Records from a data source
——
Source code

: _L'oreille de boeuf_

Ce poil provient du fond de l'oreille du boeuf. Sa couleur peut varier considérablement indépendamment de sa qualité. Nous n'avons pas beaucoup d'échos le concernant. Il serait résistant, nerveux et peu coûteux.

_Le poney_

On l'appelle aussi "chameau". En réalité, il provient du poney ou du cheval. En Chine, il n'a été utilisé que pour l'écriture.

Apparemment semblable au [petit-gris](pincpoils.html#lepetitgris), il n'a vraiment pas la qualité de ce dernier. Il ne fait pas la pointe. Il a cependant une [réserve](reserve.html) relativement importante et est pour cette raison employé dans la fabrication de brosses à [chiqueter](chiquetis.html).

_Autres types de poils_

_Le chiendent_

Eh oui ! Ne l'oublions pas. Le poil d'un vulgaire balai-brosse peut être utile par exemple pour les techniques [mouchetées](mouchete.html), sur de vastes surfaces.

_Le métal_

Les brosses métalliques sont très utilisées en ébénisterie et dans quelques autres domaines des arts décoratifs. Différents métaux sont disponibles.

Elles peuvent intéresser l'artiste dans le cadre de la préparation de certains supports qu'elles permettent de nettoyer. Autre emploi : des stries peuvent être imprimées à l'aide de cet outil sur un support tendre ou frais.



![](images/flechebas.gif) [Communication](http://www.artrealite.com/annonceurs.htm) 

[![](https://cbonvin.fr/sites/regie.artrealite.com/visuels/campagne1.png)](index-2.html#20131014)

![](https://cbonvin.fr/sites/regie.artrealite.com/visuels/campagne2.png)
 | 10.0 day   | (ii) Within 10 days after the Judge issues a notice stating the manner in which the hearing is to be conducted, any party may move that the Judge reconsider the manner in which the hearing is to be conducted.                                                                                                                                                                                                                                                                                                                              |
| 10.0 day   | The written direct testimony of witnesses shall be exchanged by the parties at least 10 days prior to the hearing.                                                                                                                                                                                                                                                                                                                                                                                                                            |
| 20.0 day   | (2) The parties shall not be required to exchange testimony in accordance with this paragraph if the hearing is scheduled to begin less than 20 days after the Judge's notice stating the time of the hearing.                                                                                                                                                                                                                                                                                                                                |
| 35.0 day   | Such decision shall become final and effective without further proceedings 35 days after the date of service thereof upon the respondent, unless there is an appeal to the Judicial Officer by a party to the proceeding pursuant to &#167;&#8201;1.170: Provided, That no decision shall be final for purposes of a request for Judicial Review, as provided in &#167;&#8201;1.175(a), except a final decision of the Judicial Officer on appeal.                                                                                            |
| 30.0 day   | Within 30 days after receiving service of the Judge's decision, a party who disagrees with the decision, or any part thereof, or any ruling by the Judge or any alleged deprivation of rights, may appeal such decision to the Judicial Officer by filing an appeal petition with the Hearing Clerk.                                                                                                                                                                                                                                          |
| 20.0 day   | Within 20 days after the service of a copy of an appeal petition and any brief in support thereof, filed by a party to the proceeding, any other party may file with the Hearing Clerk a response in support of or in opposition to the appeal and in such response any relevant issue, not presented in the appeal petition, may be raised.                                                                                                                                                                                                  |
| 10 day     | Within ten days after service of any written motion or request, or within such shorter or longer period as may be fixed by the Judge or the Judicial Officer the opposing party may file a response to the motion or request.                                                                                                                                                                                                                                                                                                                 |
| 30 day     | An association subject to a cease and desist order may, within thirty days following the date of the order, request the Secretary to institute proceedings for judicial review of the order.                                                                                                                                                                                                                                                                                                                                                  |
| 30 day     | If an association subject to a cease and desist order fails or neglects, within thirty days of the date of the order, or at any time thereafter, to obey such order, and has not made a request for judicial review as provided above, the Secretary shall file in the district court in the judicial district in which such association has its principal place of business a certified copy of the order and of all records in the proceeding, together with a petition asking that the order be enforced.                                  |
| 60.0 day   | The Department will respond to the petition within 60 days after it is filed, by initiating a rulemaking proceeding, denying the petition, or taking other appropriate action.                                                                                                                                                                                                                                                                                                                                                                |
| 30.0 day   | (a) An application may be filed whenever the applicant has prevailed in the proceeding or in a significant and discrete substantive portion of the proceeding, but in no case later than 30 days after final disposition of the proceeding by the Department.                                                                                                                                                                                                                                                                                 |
——
Problem to work on: What you return should be exactly the lines above, starting at the one with "Within ten days" and ending at the one with "order may, within", and nothing else.

Completed exercise:
| 10 day     | Within ten days after service of any written motion or request, or within such shorter or longer period as may be fixed by the Judge or the Judicial Officer the opposing party may file a response to the motion or request.                                                                                                                                                                                                                                                                                                                 |
| 30 day     | An association subject to a cease and desist order may, within thirty days following the date of the order, request the Secretary to institute proceedings for judicial review of the order.                                                                                                                                                                                                                                                                                                                                                  |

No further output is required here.